It added: “L/Bdr Mennie did two sets of drawings: a documentary series exposing Japanese barbarity and the conditions endured by our POWs and a set of 80 sketch portraits of prison camp comrades.
”The first set, with its damning indictment (of war crimes) was kept in the hollow stem of a bamboo walking stuck and it was never discovered by the enemy.
”The portrait series he kept under a piece of three-ply wood which was used as a rest for his mess tin and, although the Japanese stripped his bed and searched his kit on three occasions, they left the drawings undisturbed.
”Mennie fashioned a little portfolio to hold these portraits and it was this, with its contents, which was seized following a kit inspection in January 1945.
“The enemy declared they would ‘censor’ the portraits and laid them aside in the camp office to be dealt with later. Before leaving the camp, however, Mennie managed to communicate with a comrade who was staying behind.
”He told him where the drawings were and asked him to keep a look out and, if the opportunity arose, he should recover them.
”It was more a counsel of hope than conviction. But, just a little over a year later, all the 80 drawings were safely returned – through the post to the author’s home in Aberdeen.”
John rarely spoke about his memories of the camps. In common with so many of his generation, he had no desire to cause pain to his loved ones.
However, unlike the majority of other soldiers, he had created a body of work which told its own story about his experiences, whether watching soldiers singing Christmas carols together or seeing a colleague undergo a surgical procedure.
He subsequently became a successful artist and spent most of the rest of his life in London, where he met his wife Dorothy, who was with him until his death in 1982.
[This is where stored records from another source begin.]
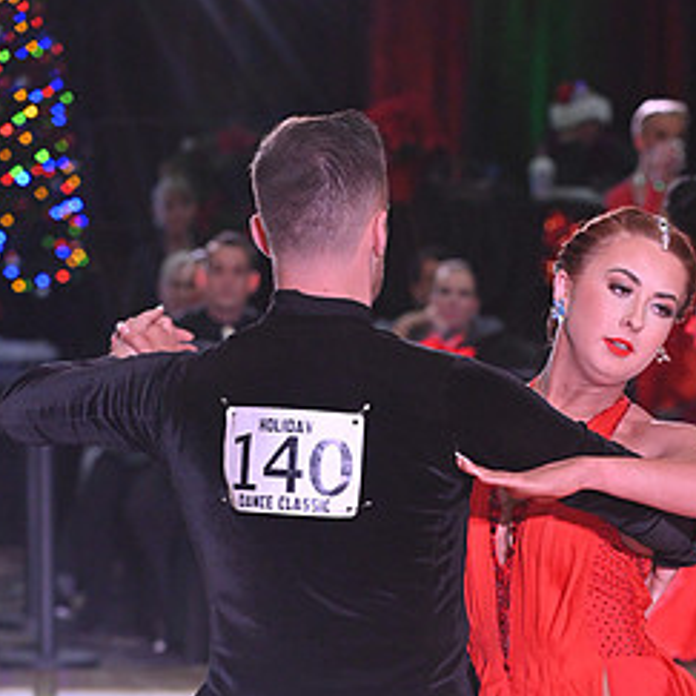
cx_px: 534
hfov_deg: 7.4
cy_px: 802
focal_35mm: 235
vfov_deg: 7.4
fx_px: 5346
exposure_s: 1/400
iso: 2500
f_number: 5
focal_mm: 116
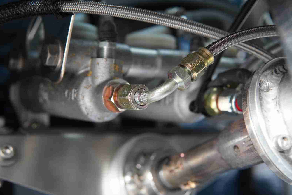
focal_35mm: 46
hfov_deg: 42.7
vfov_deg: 29.2
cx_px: 144
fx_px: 373
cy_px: 96
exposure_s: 1/60
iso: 1250
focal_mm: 30
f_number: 4
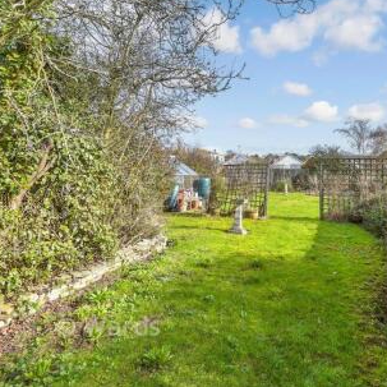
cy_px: 187
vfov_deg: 74.8
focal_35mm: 20
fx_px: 253
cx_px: 254
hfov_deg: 72.8
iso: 160
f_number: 6.3
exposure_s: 1/160
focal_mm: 10
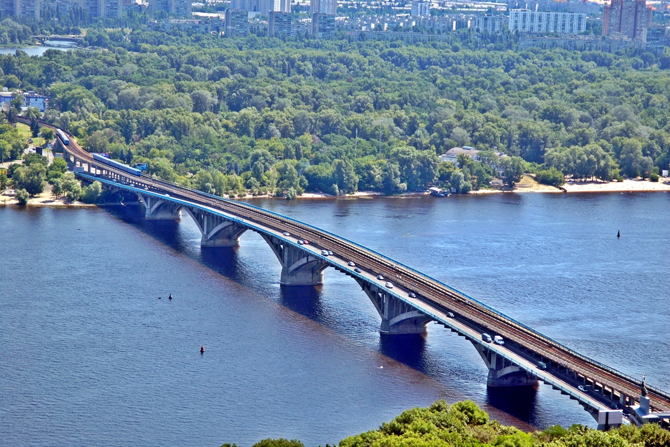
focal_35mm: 105
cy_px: 224
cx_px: 335
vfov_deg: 13.0
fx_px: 1954
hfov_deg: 19.5
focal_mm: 70
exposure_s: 1/500
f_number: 5.6
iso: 200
There were no grand tributes at that stage and it has only happened gradually that people have grown to realise the courage and conviction which he poured into his art.
Mr Gordon said: “The pride and love we have for our uncle is difficult to put into words. It is impossible for us to understand the hardship, filth and deprivation he and his fellow PoWs endured for three and a half years.
“We are fortunate he had the drive, skill and astounding bravery to produce these wonderful art works which could easily have cost him his life.“
Alistair and John were among so many who suffered in the conflict. Even though they have gone, VJ Day is the chance to salute the sacrifice of them and countless others.